(Stored data entries)
┄┄┄┄┄┄┄┄┄┄┄┄┄┄┄┄┄┄┄┄
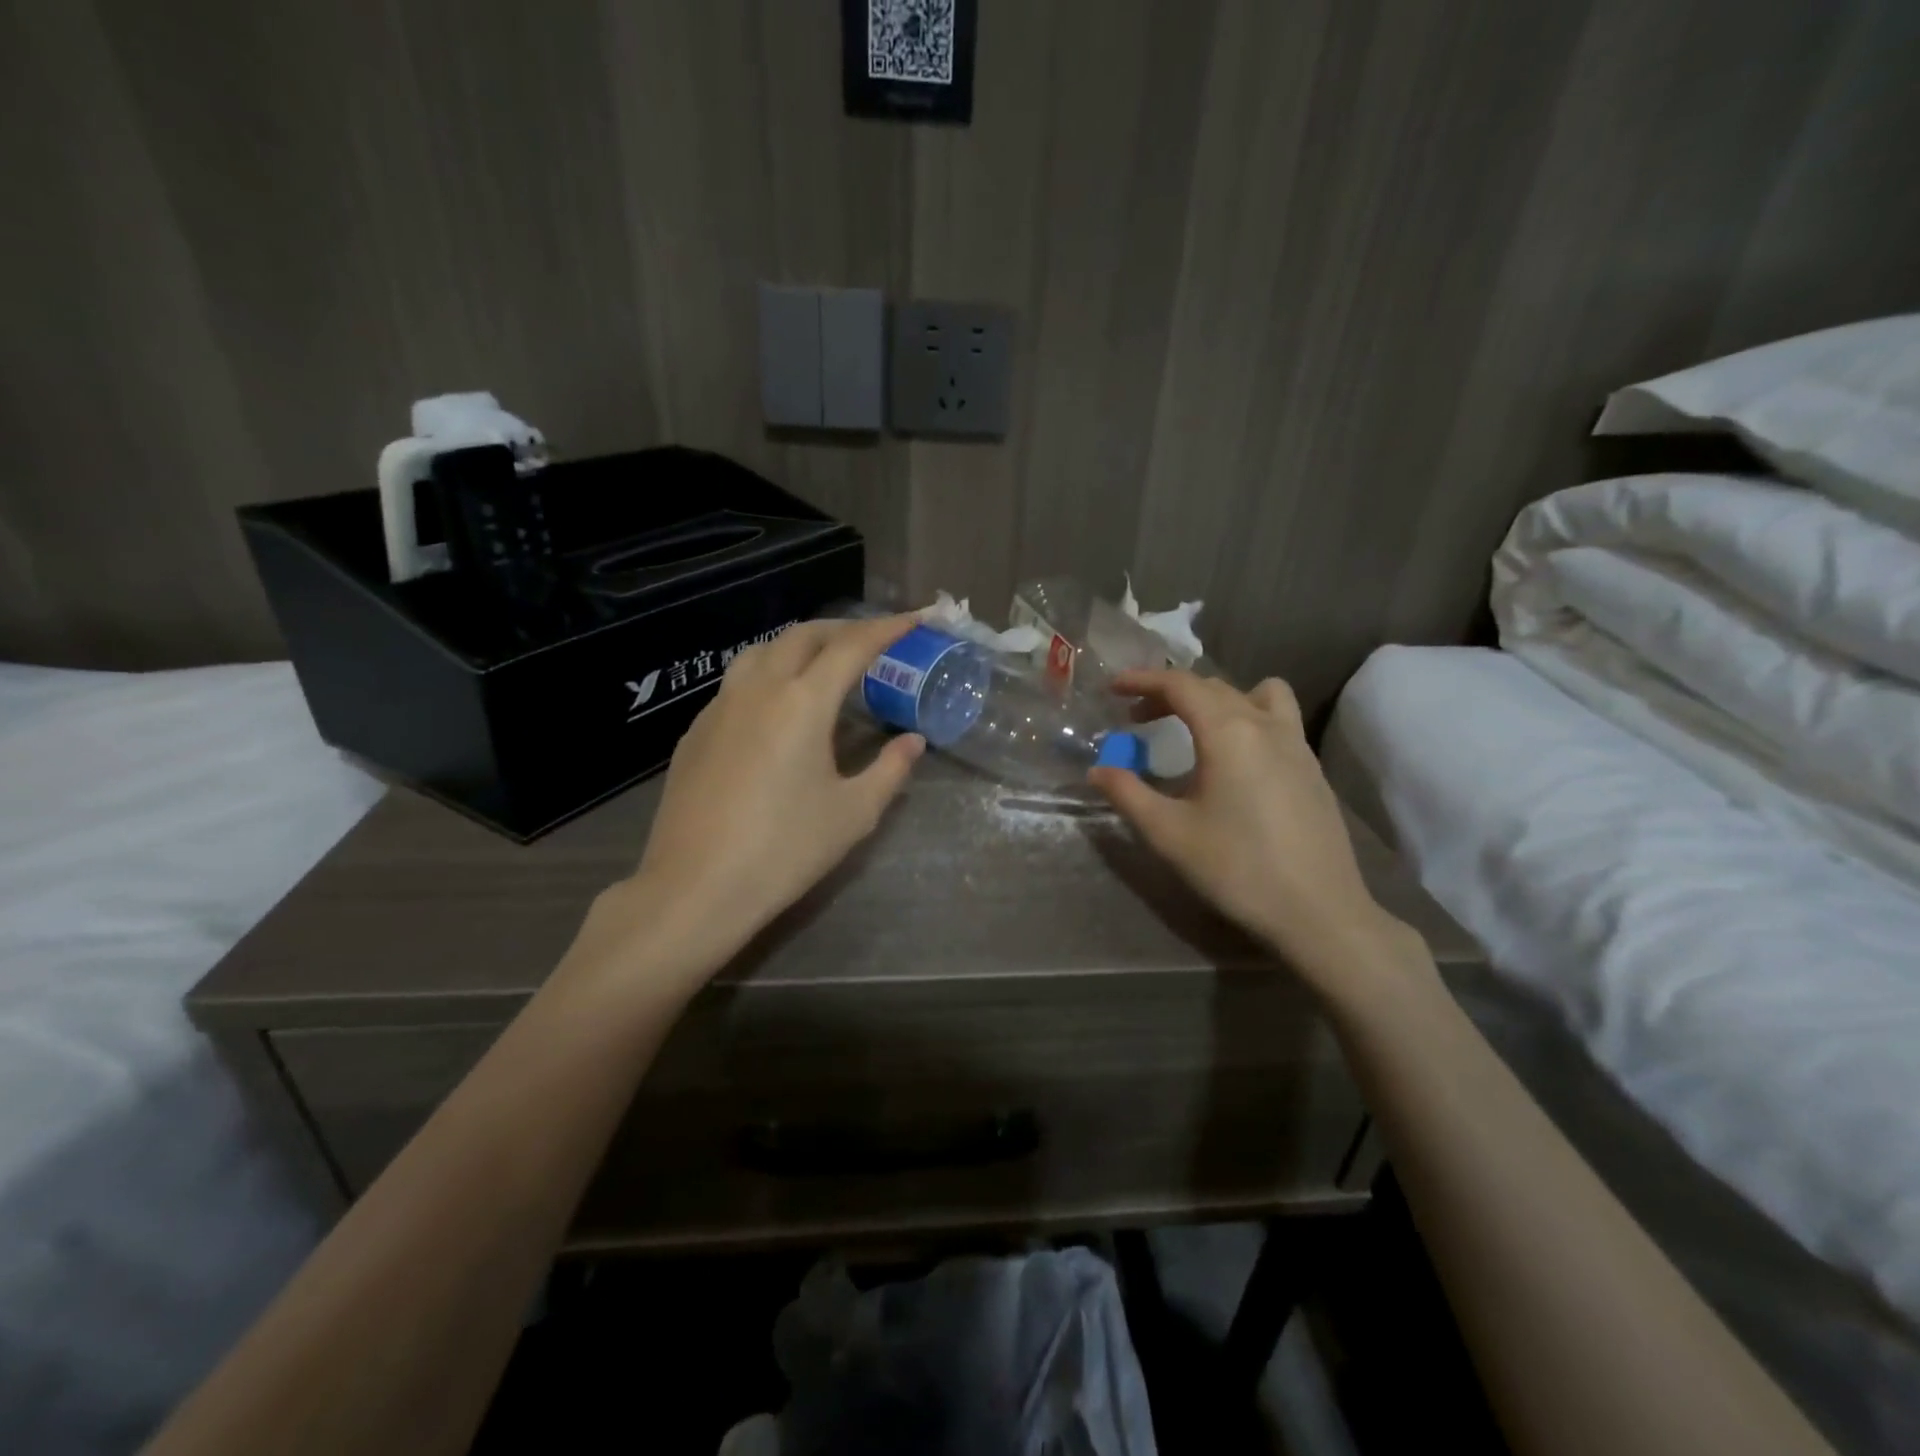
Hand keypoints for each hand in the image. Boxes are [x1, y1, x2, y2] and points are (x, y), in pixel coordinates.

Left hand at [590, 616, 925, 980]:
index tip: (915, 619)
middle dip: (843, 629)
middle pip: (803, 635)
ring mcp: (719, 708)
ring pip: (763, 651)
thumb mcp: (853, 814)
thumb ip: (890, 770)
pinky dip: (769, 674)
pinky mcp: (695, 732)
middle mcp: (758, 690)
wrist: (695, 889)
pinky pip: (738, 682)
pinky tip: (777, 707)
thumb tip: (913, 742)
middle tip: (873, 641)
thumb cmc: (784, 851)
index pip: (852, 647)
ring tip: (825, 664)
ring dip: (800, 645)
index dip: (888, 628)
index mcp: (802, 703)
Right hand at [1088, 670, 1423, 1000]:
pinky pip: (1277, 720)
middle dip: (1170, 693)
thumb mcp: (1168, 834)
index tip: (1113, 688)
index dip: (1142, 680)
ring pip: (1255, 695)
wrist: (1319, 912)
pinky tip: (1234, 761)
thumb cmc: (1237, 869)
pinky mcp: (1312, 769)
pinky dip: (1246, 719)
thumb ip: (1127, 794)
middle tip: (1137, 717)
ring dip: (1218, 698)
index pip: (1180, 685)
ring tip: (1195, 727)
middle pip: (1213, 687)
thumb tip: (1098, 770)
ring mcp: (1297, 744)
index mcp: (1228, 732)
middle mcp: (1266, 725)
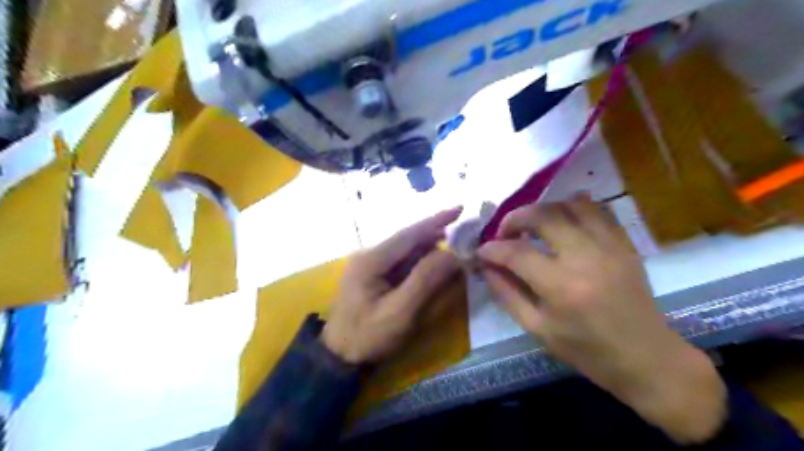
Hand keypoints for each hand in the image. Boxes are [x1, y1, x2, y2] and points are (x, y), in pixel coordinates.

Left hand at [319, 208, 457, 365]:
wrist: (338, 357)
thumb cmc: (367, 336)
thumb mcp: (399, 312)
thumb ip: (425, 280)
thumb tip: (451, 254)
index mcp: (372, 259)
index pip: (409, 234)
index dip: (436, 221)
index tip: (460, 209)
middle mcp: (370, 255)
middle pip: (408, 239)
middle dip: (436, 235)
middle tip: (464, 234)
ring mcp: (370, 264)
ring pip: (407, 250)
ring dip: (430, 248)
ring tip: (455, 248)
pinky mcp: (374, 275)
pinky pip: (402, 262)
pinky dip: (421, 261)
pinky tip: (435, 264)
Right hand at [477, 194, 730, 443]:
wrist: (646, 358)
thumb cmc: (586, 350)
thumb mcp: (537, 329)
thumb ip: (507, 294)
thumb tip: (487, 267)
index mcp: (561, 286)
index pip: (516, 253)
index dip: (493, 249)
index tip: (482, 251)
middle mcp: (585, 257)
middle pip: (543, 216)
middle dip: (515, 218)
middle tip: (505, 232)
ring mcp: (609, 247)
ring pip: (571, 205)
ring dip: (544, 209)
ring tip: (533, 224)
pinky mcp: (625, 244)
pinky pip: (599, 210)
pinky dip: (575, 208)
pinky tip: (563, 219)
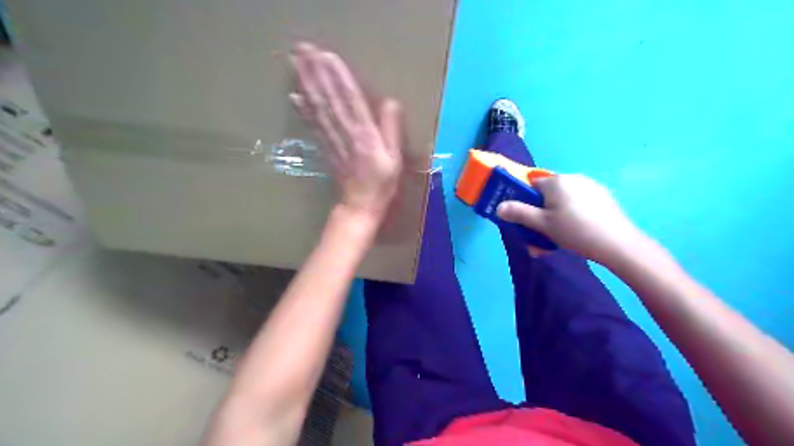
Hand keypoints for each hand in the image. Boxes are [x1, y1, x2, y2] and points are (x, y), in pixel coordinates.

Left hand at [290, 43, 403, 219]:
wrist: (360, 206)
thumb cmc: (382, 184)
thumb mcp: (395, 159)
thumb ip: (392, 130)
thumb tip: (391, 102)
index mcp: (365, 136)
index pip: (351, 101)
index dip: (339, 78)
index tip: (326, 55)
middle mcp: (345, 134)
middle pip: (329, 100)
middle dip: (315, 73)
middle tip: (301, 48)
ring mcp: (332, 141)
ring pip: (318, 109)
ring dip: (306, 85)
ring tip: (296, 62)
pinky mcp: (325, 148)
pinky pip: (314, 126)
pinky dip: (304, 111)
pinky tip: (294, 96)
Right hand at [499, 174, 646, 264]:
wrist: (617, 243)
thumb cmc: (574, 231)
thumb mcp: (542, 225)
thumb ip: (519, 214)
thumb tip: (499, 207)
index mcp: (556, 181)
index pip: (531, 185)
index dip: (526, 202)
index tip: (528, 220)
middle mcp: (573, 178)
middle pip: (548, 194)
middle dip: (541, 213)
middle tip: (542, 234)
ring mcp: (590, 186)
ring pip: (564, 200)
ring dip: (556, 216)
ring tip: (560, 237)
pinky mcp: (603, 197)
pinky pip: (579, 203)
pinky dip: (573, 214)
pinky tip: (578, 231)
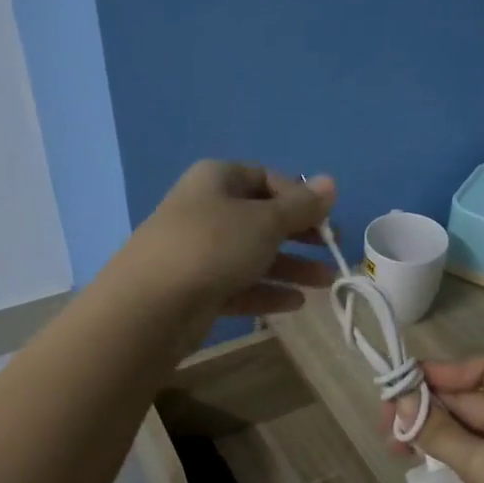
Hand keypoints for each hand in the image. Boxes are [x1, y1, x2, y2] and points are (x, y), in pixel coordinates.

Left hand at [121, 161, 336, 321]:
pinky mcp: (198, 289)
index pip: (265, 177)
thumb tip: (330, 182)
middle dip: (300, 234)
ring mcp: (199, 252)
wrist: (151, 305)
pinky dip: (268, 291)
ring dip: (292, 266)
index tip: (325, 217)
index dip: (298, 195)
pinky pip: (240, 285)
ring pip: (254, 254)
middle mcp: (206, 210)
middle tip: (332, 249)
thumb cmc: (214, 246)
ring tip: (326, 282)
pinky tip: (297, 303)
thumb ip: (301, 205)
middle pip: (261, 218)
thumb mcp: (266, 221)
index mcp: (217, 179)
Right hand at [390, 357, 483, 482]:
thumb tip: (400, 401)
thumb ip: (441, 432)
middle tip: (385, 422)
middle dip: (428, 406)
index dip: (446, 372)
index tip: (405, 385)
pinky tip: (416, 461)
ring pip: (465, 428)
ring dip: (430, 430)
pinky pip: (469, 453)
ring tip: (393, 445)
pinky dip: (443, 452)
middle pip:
┄┄┄┄┄┄┄┄┄┄┄┄┄┄┄┄┄┄┄┄
## What you are asked to do:
Among the lines above, the one with "middle dip: (1170, 693)" opens the part to repeat and the one with "wrist: (338, 357)" closes it; repeat only that part exactly, with no pictures.

## Task answer:
middle dip: (1170, 693)
thumb mcp: (1168, 834)
index tip: (1113, 688)
index dip: (1142, 680)
ring pip: (1255, 695)
wrist: (1319, 912)
pinky tip: (1234, 761)
thumb cmc: (1237, 869)
pinky mcp: (1312, 769)
pinky dip: (1246, 719)
thumb ip: (1127, 794)
middle tip: (1137, 717)
ring dip: (1218, 698)
index pip: (1180, 685)
ring tip: (1195, 727)
middle pip: (1213, 687)
thumb tip: (1098, 770)
ring mcp: (1297, 744)
index mcp: (1228, 732)
middle mcp: (1266, 725)
Hand keypoints for each hand in the image. Boxes are [x1, y1, x2, y2] and points are (x, y), in pixel coordinates.

Left hand at [319, 208, 457, 365]:
wrist: (338, 357)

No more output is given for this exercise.